| SELECTED PASSAGE |
When I was a kid, I liked chocolate ice cream. Because I liked chocolate ice cream, I was, as a matter of principle, against vanilla ice cream. Oh, vanilla ice cream was good, but giving it any credit would somehow take away from chocolate's status. As time went by, I found myself increasingly preferring vanilla over chocolate but if you asked me which I liked better, I would've said chocolate. It wasn't until my late thirties that I came to grips with the notion that if I liked vanilla more than chocolate, I should readily admit it.

I like vanilla ice cream more than chocolate ice cream.

It's that sense of loyalty to a flavor or an affiliation or a cause that is at the core of why it has taken me this long to tumble out of the Mezzanine closet and reveal myself as a Shea-basher. In my mind, I was already there. But to admit it out loud was to take a whole other escalator to a whole other level of admission. As someone who has spent his entire life idealizing Shea, mythologizing Shea, dreaming of Shea and going to Shea, how could I turn around and declare for the whole blogging world to read that I don't think kindly of Shea anymore?

Like this: I don't think kindly of Shea anymore.

| WORK TASK 1 |
Convert the records into a JSON list of strings, one string per line and no blank lines, starting at the first line of the records and ending at the line that contains "0.099580, 0.149378, 0.462862]]".

| THE DATA |
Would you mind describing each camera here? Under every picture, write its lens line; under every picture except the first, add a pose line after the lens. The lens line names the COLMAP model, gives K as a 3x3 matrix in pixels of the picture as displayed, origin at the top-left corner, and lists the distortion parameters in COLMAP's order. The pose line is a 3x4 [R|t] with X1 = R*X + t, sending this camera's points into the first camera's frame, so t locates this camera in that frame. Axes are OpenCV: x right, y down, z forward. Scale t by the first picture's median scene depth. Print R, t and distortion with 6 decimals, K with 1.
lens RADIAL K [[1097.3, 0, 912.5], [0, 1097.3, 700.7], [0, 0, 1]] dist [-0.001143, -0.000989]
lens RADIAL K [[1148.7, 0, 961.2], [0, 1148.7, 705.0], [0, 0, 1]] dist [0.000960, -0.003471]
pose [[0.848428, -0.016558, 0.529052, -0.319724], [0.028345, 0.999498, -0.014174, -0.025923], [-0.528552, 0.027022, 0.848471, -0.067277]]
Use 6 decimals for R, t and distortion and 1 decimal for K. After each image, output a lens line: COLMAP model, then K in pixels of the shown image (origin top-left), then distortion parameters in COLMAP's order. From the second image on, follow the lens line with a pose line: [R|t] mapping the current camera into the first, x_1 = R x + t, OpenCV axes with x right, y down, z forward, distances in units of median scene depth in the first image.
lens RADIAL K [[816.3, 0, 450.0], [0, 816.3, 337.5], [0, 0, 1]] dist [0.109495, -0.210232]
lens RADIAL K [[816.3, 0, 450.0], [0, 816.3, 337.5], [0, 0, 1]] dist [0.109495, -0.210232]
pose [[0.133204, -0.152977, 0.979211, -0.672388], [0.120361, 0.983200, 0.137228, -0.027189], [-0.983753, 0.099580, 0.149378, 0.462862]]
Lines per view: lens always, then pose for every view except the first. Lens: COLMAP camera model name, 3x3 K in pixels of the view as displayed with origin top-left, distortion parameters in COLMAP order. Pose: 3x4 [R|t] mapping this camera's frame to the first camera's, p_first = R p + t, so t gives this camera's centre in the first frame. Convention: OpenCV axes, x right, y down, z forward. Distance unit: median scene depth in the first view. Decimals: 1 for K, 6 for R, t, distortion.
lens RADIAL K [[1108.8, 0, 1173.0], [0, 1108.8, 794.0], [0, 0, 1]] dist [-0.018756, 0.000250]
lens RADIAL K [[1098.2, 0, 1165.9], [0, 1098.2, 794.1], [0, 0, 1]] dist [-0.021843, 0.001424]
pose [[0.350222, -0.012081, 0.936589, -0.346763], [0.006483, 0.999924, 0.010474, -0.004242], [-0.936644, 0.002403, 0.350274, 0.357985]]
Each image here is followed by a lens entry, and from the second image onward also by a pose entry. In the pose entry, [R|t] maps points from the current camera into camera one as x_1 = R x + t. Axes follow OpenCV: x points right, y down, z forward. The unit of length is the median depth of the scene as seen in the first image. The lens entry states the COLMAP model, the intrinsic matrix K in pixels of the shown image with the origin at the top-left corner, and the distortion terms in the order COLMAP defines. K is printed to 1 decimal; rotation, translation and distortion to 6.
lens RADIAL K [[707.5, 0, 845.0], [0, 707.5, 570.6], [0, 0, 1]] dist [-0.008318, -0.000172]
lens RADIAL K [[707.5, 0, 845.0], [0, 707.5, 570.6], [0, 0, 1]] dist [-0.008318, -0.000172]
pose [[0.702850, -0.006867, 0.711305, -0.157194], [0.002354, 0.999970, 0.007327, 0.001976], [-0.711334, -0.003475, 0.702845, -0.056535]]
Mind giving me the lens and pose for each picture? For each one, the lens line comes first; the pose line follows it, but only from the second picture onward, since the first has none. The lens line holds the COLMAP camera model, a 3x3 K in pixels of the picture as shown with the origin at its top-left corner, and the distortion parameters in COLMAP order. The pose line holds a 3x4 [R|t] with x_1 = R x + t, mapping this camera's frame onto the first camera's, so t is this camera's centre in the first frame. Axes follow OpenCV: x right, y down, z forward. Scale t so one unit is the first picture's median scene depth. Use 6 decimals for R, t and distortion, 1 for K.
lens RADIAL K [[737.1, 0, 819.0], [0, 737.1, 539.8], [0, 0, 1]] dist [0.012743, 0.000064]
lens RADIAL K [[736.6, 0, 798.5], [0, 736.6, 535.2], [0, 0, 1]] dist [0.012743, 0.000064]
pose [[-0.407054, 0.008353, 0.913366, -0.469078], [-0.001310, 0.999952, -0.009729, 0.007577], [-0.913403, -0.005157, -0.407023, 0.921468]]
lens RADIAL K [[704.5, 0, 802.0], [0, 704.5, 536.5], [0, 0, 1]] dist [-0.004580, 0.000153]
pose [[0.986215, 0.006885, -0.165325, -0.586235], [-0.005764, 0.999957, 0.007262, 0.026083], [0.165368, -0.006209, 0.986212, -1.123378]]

| WORK TASK 2 |
Continue the piece about ice cream loyalty and Shea from the point where it stops.

| RESPONSE AREA 1 |
[
  "Would you mind describing each camera here? Under every picture, write its lens line; under every picture except the first, add a pose line after the lens. The lens line names the COLMAP model, gives K as a 3x3 matrix in pixels of the picture as displayed, origin at the top-left corner, and lists the distortion parameters in COLMAP's order. The pose line is a 3x4 [R|t] with X1 = R*X + t, sending this camera's points into the first camera's frame, so t locates this camera in that frame. Axes are OpenCV: x right, y down, z forward. Scale t by the first picture's median scene depth. Print R, t and distortion with 6 decimals, K with 1.",
  "lens RADIAL K [[1097.3, 0, 912.5], [0, 1097.3, 700.7], [0, 0, 1]] dist [-0.001143, -0.000989]",
  "lens RADIAL K [[1148.7, 0, 961.2], [0, 1148.7, 705.0], [0, 0, 1]] dist [0.000960, -0.003471]",
  "pose [[0.848428, -0.016558, 0.529052, -0.319724], [0.028345, 0.999498, -0.014174, -0.025923], [-0.528552, 0.027022, 0.848471, -0.067277]]",
  "Use 6 decimals for R, t and distortion and 1 decimal for K. After each image, output a lens line: COLMAP model, then K in pixels of the shown image (origin top-left), then distortion parameters in COLMAP's order. From the second image on, follow the lens line with a pose line: [R|t] mapping the current camera into the first, x_1 = R x + t, OpenCV axes with x right, y down, z forward, distances in units of median scene depth in the first image.",
  "lens RADIAL K [[816.3, 0, 450.0], [0, 816.3, 337.5], [0, 0, 1]] dist [0.109495, -0.210232]",
  "lens RADIAL K [[816.3, 0, 450.0], [0, 816.3, 337.5], [0, 0, 1]] dist [0.109495, -0.210232]",
  "pose [[0.133204, -0.152977, 0.979211, -0.672388], [0.120361, 0.983200, 0.137228, -0.027189], [-0.983753, 0.099580, 0.149378, 0.462862]]"
]

| RESPONSE AREA 2 |
I guess I already said that yesterday. But I'm sticking to it.

That said twice, I'll be at Shea Stadium at least a dozen more times this season because, as with chocolate ice cream, it's better than nothing. Actually, like chocolate ice cream, it's better than lots of things. It's better than Yankee Stadium no matter what surrounds either one of them. It's better than Madison Square Garden or Lincoln Center or any theater I can think of because they don't play baseball games in those places. It's better than every retro jewel in Baltimore, Pittsburgh or San Francisco because I'm not in Baltimore, Pittsburgh or San Francisco. It's better than any building or arena or stadium that doesn't have Mets games as their main attraction.

Which gets back to the problem. They've got us and they know it. We are each other's enablers. They know we're always gonna fall for the Mets angle. They've especially got Mets fans of a certain vintage who “grew up” in Shea Stadium and don't wanna let go. They've got us by the sentimental short hairs and they show no compunction about pulling hard. They've got the one thing we can't get anywhere else in the world.

They've got the Mets.

Damn them, damn them, damn them.

What they don't have for us is trust. As I continue to deconstruct the matter, that's what gets me about the Shea dystopia.

Are there other things that have turned me into a Shea-shooer? Sure, but they're not fatal. Does it bother me…

* That it's old and leaky? Yes, but so am I.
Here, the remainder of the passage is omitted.